> EXERCISE GOAL:
Your answer must be the records below, printed exactly.
*** DATA SUPPLIED ***
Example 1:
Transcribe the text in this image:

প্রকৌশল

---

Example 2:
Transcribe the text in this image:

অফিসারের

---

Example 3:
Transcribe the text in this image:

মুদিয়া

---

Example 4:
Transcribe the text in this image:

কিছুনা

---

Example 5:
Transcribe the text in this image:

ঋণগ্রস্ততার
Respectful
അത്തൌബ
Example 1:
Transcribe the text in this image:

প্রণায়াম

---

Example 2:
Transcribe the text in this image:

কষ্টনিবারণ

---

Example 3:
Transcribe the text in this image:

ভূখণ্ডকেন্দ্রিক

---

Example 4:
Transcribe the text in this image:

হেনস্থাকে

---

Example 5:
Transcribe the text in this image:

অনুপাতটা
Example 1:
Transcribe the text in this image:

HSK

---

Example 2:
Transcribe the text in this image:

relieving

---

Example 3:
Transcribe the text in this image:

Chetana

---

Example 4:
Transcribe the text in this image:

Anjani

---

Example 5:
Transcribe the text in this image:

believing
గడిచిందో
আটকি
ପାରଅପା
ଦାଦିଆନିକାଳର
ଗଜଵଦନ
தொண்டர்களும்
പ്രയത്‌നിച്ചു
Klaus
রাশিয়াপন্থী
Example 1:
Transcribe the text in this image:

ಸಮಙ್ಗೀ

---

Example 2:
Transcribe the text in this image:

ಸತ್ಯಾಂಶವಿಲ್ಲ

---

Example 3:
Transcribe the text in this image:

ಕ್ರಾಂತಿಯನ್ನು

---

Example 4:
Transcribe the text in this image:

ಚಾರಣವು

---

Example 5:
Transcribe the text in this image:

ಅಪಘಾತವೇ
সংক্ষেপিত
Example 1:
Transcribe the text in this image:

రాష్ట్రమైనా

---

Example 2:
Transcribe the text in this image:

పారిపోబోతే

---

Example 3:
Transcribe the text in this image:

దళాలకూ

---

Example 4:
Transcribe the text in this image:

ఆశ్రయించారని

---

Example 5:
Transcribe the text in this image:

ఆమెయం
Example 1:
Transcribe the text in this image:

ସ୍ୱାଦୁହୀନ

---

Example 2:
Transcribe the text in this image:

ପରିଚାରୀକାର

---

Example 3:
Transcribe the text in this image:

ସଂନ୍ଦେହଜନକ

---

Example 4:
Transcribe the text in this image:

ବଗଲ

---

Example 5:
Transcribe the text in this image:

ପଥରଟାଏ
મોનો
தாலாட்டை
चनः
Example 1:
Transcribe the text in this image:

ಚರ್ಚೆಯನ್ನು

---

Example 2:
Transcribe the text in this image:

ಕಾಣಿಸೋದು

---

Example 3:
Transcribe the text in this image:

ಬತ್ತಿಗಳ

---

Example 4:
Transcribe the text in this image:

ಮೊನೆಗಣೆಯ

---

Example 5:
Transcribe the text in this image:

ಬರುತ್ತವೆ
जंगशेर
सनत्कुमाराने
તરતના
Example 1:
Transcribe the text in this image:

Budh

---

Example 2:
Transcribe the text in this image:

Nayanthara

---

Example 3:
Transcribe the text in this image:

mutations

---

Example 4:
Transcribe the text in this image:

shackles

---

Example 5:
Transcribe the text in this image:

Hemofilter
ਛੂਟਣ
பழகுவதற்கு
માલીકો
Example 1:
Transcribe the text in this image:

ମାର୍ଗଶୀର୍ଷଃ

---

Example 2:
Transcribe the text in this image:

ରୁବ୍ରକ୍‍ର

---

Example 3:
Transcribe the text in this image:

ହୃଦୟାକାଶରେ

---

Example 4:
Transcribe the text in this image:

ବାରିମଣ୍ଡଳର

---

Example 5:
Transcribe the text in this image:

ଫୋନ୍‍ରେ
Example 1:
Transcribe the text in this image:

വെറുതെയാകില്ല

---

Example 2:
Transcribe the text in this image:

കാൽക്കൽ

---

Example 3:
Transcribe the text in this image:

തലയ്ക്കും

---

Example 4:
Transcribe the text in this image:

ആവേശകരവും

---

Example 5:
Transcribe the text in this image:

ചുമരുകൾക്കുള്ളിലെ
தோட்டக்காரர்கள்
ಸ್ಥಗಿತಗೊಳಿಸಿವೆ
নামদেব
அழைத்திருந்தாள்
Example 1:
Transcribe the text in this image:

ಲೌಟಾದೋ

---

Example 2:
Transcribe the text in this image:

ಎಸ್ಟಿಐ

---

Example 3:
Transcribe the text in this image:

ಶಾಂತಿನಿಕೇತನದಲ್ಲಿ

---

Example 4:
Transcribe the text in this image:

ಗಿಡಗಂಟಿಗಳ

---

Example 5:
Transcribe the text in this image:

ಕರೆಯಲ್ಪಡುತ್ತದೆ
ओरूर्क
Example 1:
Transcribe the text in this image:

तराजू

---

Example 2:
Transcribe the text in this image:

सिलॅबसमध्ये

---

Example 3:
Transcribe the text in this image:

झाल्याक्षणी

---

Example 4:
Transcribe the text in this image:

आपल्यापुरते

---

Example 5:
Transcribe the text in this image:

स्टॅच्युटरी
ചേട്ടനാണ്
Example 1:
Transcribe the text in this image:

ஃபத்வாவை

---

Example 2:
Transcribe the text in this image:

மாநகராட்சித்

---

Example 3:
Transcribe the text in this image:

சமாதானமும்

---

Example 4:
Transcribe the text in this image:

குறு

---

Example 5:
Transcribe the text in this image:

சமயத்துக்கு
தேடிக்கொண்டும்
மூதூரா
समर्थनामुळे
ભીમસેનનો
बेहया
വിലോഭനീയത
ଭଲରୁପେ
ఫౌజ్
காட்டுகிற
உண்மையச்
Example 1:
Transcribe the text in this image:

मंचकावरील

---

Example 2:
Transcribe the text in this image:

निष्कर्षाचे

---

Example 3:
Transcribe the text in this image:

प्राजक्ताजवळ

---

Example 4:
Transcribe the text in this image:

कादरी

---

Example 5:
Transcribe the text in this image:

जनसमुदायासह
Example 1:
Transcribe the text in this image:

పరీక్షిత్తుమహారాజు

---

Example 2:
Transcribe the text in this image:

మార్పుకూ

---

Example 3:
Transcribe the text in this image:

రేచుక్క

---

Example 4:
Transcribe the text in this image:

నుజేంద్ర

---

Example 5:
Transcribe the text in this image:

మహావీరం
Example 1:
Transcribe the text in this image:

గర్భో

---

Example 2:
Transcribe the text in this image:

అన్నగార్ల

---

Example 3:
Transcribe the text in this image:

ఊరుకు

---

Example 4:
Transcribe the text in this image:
*** End of DATA SUPPLIED ***
> RESULT OF THIS TASK:
Example 1:
Transcribe the text in this image:

প্রকৌশল

---

Example 2:
Transcribe the text in this image:

অফিসারের

---

Example 3:
Transcribe the text in this image:

মুদিয়া

---

Example 4:
Transcribe the text in this image:

কিছুনা

---

Example 5:
Transcribe the text in this image:

ঋণগ্রস্ততার
Respectful
അത്തൌബ
Example 1:
Transcribe the text in this image:

প্রণায়াম

---

Example 2:
Transcribe the text in this image:

কষ্টনিবারণ

---

Example 3:
Transcribe the text in this image:

ভূখণ্ডকেন্দ্রিক

---

Example 4:
Transcribe the text in this image:

হেনস্থাকে

---

Example 5:
Transcribe the text in this image:

অনুপাতটা
Example 1:
Transcribe the text in this image:

HSK

---

Example 2:
Transcribe the text in this image:

relieving

---

Example 3:
Transcribe the text in this image:

Chetana

---

Example 4:
Transcribe the text in this image:

Anjani

---

Example 5:
Transcribe the text in this image:

believing
గడిచిందో
আটকি
ପାରଅପା
ଦାଦିଆନିକାଳର
ଗଜଵଦନ
தொண்டர்களும்
പ്രയത്‌നിച്ചു
Klaus
রাশিয়াপন্থী
Example 1:
Transcribe the text in this image:

ಸಮಙ್ಗೀ

---

Example 2:
Transcribe the text in this image:

ಸತ್ಯಾಂಶವಿಲ್ಲ

---

Example 3:
Transcribe the text in this image:

ಕ್ರಾಂತಿಯನ್ನು

---

Example 4:
Transcribe the text in this image:

ಚಾರಣವು

---

Example 5:
Transcribe the text in this image:

ಅಪಘಾತವೇ
সংক্ষেপিত
Example 1:
Transcribe the text in this image:

రాష్ట్రమైనా

---

Example 2:
Transcribe the text in this image:

పారిపోబోతే

---

Example 3:
Transcribe the text in this image:

దళాలకూ

---

Example 4:
Transcribe the text in this image:

ఆశ్రయించారని

---

Example 5:
Transcribe the text in this image:

ఆమెయం
Example 1:
Transcribe the text in this image:

ସ୍ୱାଦୁହୀନ

---

Example 2:
Transcribe the text in this image:

ପରିଚାରୀକାର

---

Example 3:
Transcribe the text in this image:

ସଂନ୍ଦେହଜନକ

---

Example 4:
Transcribe the text in this image:

ବଗଲ

---

Example 5:
Transcribe the text in this image:

ପଥରଟାଏ
મોનો
தாலாட்டை
चनः
Example 1:
Transcribe the text in this image:

ಚರ್ಚೆಯನ್ನು

---

Example 2:
Transcribe the text in this image:

ಕಾಣಿಸೋದು

---

Example 3:
Transcribe the text in this image:

ಬತ್ತಿಗಳ

---

Example 4:
Transcribe the text in this image:

ಮೊನೆಗಣೆಯ

---

Example 5:
Transcribe the text in this image:

ಬರುತ್ತವೆ
जंगशेर
सनत्कुमाराने
તરતના
Example 1:
Transcribe the text in this image:

Budh

---

Example 2:
Transcribe the text in this image:

Nayanthara

---

Example 3:
Transcribe the text in this image:

mutations

---

Example 4:
Transcribe the text in this image:

shackles

---

Example 5:
Transcribe the text in this image:

Hemofilter
ਛੂਟਣ
பழகுவதற்கு
માલીકો
Example 1:
Transcribe the text in this image:

ମାର୍ଗଶୀର୍ଷଃ

---

Example 2:
Transcribe the text in this image:

ରୁବ୍ରକ୍‍ର

---

Example 3:
Transcribe the text in this image:

ହୃଦୟାକାଶରେ

---

Example 4:
Transcribe the text in this image:

ବାରିମଣ୍ଡଳର

---

Example 5:
Transcribe the text in this image:

ଫୋନ୍‍ରେ
Example 1:
Transcribe the text in this image:

വെറുതെയാകില്ല

---

Example 2:
Transcribe the text in this image:

കാൽക്കൽ

---

Example 3:
Transcribe the text in this image:

തലയ്ക്കും

---

Example 4:
Transcribe the text in this image:

ആവേശകരവും

---

Example 5:
Transcribe the text in this image:

ചുമരുകൾക്കുള്ളിലെ
தோட்டக்காரர்கள்
ಸ್ಥಗಿತಗೊಳಿಸಿವೆ
নামদেব
அழைத்திருந்தாள்
Example 1:
Transcribe the text in this image:

ಲೌಟಾದೋ

---

Example 2:
Transcribe the text in this image:

ಎಸ್ಟಿಐ

---

Example 3:
Transcribe the text in this image:

ಶಾಂತಿನಿಕೇತನದಲ್ಲಿ

---

Example 4:
Transcribe the text in this image:

ಗಿಡಗಂಟಿಗಳ

---

Example 5:
Transcribe the text in this image:

ಕರೆಯಲ್ಪಡುತ್ತದೆ
ओरूर्क
Example 1:
Transcribe the text in this image:

तराजू

---

Example 2:
Transcribe the text in this image:

सिलॅबसमध्ये

---

Example 3:
Transcribe the text in this image:

झाल्याक्षणी

---

Example 4:
Transcribe the text in this image:

आपल्यापुरते

---

Example 5:
Transcribe the text in this image:

स्टॅच्युटरी
ചേട്ടനാണ്
Example 1:
Transcribe the text in this image:

ஃபத்வாவை

---

Example 2:
Transcribe the text in this image:

மாநகராட்சித்

---

Example 3:
Transcribe the text in this image:

சமாதானமும்

---

Example 4:
Transcribe the text in this image:

குறு

---

Example 5:
Transcribe the text in this image:

சமயத்துக்கு
தேடிக்கொண்டும்
மூதூரா
समर्थनामुळे
ભીમસેનનો
बेहया
വിലോഭനീയത
ଭଲରୁପେ
ఫౌజ్
காட்டுகிற
உண்மையச்
Example 1:
Transcribe the text in this image:

मंचकावरील

---

Example 2:
Transcribe the text in this image:

निष्कर्षाचे

---

Example 3:
Transcribe the text in this image:

प्राजक्ताजवळ

---

Example 4:
Transcribe the text in this image:

कादरी

---

Example 5:
Transcribe the text in this image:

जनसमुदायासह
Example 1:
Transcribe the text in this image:

పరీక్షిత్తుమహారాజు

---

Example 2:
Transcribe the text in this image:

మార్పుకూ

---

Example 3:
Transcribe the text in this image:

రేచుక్క

---

Example 4:
Transcribe the text in this image:

నుజేంద్ర

---

Example 5:
Transcribe the text in this image:

మహావీరం
Example 1:
Transcribe the text in this image:

గర్భో

---

Example 2:
Transcribe the text in this image:

అన్నగార్ల

---

Example 3:
Transcribe the text in this image:

ఊరుకు

---

Example 4:
Transcribe the text in this image:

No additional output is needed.